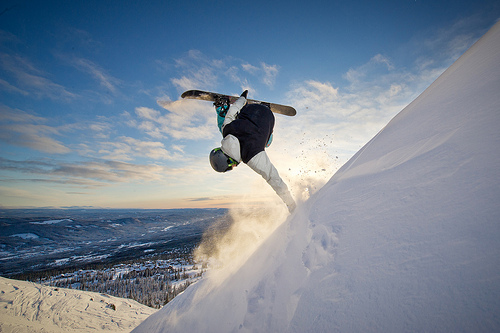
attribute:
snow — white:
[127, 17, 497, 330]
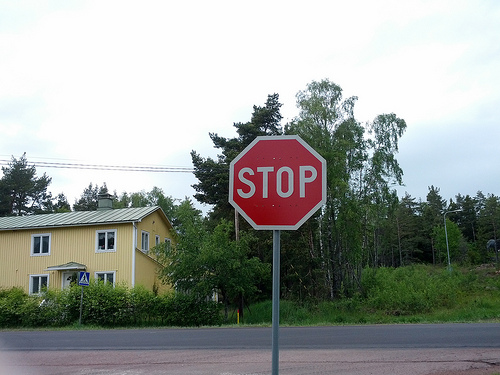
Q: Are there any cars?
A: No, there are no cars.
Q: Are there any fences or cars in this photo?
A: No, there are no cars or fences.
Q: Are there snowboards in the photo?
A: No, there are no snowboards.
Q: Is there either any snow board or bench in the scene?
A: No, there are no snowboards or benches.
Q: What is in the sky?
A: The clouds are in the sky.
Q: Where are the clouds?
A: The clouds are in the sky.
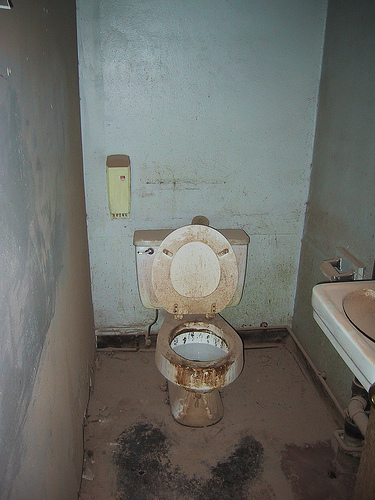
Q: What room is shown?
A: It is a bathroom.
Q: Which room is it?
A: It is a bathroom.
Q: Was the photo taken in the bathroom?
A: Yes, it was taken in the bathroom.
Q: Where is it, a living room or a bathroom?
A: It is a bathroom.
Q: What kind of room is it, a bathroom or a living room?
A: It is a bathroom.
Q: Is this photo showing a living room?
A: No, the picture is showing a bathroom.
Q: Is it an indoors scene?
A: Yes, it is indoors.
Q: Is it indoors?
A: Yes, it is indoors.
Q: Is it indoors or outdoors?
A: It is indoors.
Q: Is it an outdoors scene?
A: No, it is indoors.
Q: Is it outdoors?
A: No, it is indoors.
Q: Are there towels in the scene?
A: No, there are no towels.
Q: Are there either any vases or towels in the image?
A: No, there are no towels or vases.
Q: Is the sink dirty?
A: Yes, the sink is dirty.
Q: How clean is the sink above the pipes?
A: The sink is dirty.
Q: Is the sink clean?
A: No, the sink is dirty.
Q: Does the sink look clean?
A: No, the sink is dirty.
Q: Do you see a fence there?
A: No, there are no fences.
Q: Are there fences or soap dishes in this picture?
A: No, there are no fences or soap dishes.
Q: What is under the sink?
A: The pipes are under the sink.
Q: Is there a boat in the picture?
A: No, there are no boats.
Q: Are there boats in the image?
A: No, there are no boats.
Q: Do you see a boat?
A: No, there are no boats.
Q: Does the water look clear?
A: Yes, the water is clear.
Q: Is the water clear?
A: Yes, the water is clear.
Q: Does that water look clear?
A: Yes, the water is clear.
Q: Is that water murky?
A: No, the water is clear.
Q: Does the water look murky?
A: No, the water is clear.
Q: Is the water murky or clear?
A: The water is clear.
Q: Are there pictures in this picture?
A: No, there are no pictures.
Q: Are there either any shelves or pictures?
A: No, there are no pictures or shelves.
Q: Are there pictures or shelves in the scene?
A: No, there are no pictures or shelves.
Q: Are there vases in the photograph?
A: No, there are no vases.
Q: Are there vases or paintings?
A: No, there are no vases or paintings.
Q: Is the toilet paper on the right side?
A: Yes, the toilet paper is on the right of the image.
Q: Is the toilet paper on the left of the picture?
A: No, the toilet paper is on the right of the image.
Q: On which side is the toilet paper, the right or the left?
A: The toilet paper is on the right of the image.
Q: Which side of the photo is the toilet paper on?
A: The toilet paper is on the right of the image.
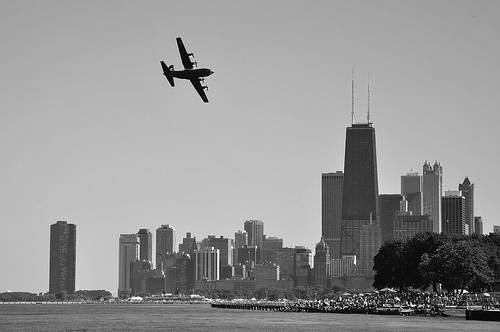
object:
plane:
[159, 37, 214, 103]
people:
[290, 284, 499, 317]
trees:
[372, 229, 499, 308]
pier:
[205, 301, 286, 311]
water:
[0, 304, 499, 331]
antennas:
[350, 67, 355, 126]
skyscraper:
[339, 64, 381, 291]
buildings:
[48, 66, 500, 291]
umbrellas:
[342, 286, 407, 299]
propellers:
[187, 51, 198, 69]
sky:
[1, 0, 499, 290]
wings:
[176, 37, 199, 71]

- _WRITTEN REQUEST_
Please rewrite the entries starting at the line containing "Q: Is there a boat in the picture?" and ending at the line containing "[187, 51, 198, 69]", changing "murky" to "cloudy" and leaving everything else as it is. Leave the pictures out of your answer.

- _THE RESPONSE_
Q: Is there a boat in the picture?
A: No, there are no boats.
Q: Are there boats in the image?
A: No, there are no boats.
Q: Do you see a boat?
A: No, there are no boats.
Q: Does the water look clear?
A: Yes, the water is clear.
Q: Is the water clear?
A: Yes, the water is clear.
Q: Does that water look clear?
A: Yes, the water is clear.
Q: Is that water cloudy?
A: No, the water is clear.
Q: Does the water look cloudy?
A: No, the water is clear.
Q: Is the water cloudy or clear?
A: The water is clear.
Q: Are there pictures in this picture?
A: No, there are no pictures.
Q: Are there either any shelves or pictures?
A: No, there are no pictures or shelves.
Q: Are there pictures or shelves in the scene?
A: No, there are no pictures or shelves.
Q: Are there vases in the photograph?
A: No, there are no vases.
Q: Are there vases or paintings?
A: No, there are no vases or paintings.
Q: Is the toilet paper on the right side?
A: Yes, the toilet paper is on the right of the image.
Q: Is the toilet paper on the left of the picture?
A: No, the toilet paper is on the right of the image.
Q: On which side is the toilet paper, the right or the left?
A: The toilet paper is on the right of the image.
Q: Which side of the photo is the toilet paper on?
A: The toilet paper is on the right of the image.
object:
plane:
[159, 37, 214, 103]
people:
[290, 284, 499, 317]
trees:
[372, 229, 499, 308]
pier:
[205, 301, 286, 311]
water:
[0, 304, 499, 331]
antennas:
[350, 67, 355, 126]
skyscraper:
[339, 64, 381, 291]
buildings:
[48, 66, 500, 291]
umbrellas:
[342, 286, 407, 299]
propellers:
[187, 51, 198, 69]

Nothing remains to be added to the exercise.